Robert now rests in the Tobruk War Cemetery in Plot VI, Row H, Grave 12. With him are others from the 2/12th, 2/24th,, 2/28th, 9th Australian Signals and a Polish soldier. His family chose the inscription ‘He Died That We Might Live’ for his headstone.
Clare continued to remember those who had served. At the Anzac service, conducted on the 22nd April, 1951 350 people crowded into the Town Hall where over 50 returned service personnel paraded. Afterwards they walked to the Clare Soldiers’ Memorial gates where wreaths were placed before magnificent plaques were unveiled on both pillars of the memorials. The WWII carried the names of the 26 who had paid the ultimate price, with 13 being listed on each plaque. They were : R. M. Aitken R. E. H. Hope S. T. Bocian W. K. Hope D. J. Bond W.S. Jenner R. G. Bowley P. G. Maher J. D. Clark K. R. McKinnon C. A. Corfield M. Morrison L. F. Dack J. W. Ohlmeyer D. W. Ferguson H. Page K. A. Gericke R. C. J. Pawelski D.R. Gilchrist D. G. Prisk P. P. M. Gillen T. L. K Przibilla R. Henderson J. C. Sangster L. R. Hicks G. C. Scott. A fitting and enduring tribute. Last Post and Reveille was sounded by Bugler Peter Pargeter and then Padre Bond recited the following words: — 'In the Faith of Jesus Christ, we dedicate this Roll of Honor to the Glory of God and in memory of His faithful servants, In the name of the Father and of the Son, and of the Holy Ghost. Amen.' This was followed by the Pledge of Remembrance.
Lorna lived to be 84. She died on the 22nd July 1993 and is buried in the Clare cemetery where Robert also has a headstone as tribute to his service. She continued to remember her young husband.
Advertiser Friday 26 September 1941, AITKEN—On September 14, died of wounds abroad, Private R. M. Aitken, dearly beloved son of Ellen and late J. M. Aitken, and loving brother of Mavis and Margaret. "He died that we might live." AITKEN. —On September 14, died of wounds abroad, Private R. M. Aitken, dearly beloved brother-in-law, and brother of Marj. and Bert. "Greater love hath no man than this." AITKEN. —On September 14, died of wounds abroad, Private R. M. Aitken, dearly beloved husband of Lorna and loving father of baby Maxwell. "His duty nobly done."

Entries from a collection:

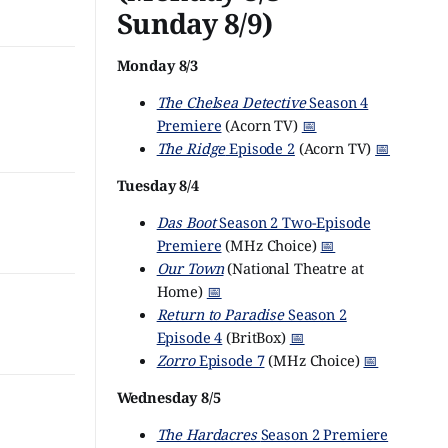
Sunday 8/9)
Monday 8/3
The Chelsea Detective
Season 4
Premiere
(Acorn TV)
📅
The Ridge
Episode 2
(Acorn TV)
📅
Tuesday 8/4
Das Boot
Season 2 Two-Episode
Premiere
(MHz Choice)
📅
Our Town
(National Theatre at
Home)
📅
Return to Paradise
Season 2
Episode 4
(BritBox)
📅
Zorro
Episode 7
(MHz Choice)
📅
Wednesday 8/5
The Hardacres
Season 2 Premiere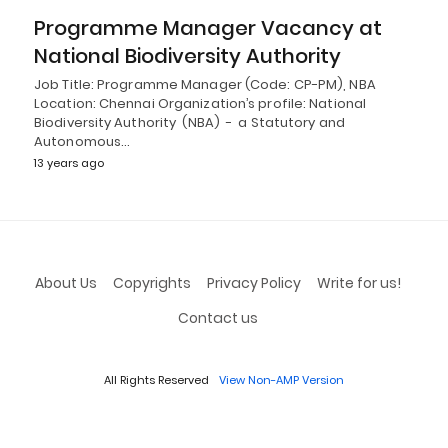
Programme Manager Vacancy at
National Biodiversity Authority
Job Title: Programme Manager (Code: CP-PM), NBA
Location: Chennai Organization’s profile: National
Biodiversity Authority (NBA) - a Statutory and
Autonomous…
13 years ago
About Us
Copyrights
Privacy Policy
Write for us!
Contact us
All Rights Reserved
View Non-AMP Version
==
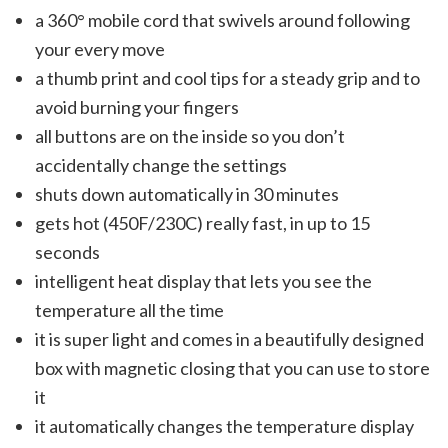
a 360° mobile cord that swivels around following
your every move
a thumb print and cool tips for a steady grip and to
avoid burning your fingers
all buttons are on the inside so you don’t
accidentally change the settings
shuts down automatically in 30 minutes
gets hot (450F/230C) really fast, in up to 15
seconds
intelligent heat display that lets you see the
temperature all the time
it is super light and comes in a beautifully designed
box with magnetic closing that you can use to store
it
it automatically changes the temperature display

§ **INSTRUCTIONS**
(1) Edit the passage about Robert Aitken from "Robert now rests" up to and including "for his headstone." by replacing "inscription" with "epitaph".
(2) In the passage about Robert Aitken, how many people crowded into the Town Hall for the Anzac service on the 22nd April, 1951?
(3) Continue the passage about Robert Aitken from its final sentence.
These records come from a separate source, not from the passage about Robert Aitken.

§ **EXPECTED RESULTS**
(1)
Robert now rests in the Tobruk War Cemetery in Plot VI, Row H, Grave 12. With him are others from the 2/12th, 2/24th,, 2/28th, 9th Australian Signals and a Polish soldier. His family chose the epitaph ‘He Died That We Might Live’ for his headstone.

(2) 350 people

(3)
Advertiser Monday 14 September 1942, AITKEN. —In loving memory of our dear husband and daddy. Pte. Robert Maxwell Aitken, who died of wounds at Tobruk on September 14 1941. He died that we might live. —Always remembered by his loving wife Lorna and small son Maxwell. AITKEN. -dear brother-in-law. Pte Robert Maxwell Aitken. who died of wounds at Tobruk on September 14 1941. His duty nobly done. Inserted by his loving brother-in-law. Dud (AIF) sister-in-law. Gladys, and Joy. AITKEN. —In treasured memory of our dear son and brother. Robert Maxwell (Bob), who died of wounds at Tobruk. September 14. 1941. He gave his life for us and we who love you dear will not forget. —From his loving mother and sisters. AITKEN In loving memory of our dear brother. Pte. R. M. Aitken who died of wounds at Tobruk. September 14, 1941. Greater love hath no man than ' this.—Ever remembered by Marg, and Bert.
Advertiser Tuesday 14 September 1943, AITKEN. —In loving memory of Pte. R. M. Aitken, died of wounds at Tobruk, Sept. 14, 1941. His duty nobly done. — Longed for always by his wife Lorna, and son Maxwell.
Advertiser Thursday 14 September 1944, AITKEN. Pte. R. M.—A tribute of honor to our dear husband and father Bob died of wounds at Tobruk, Sept. 14. 1941. A thought for today, a memory forever. —Longed for always by his loving wife Lorna and son Maxwell.
Advertiser Friday 14 September 1945, AITKEN In loving memory of our loving husband and father Pte. R M Aitken died of wounds at Tobruk September 14, 1941. His duty nobly done. Remembered always by his loving wife Lorna and son Maxwell.
Advertiser Saturday 14 September 1946, AITKEN. Pte. R. M- ln loving memory of our dear husband and father died of wounds at Tobruk September 14. 1941.—Longed for always by his loving wife Lorna, son Maxwell.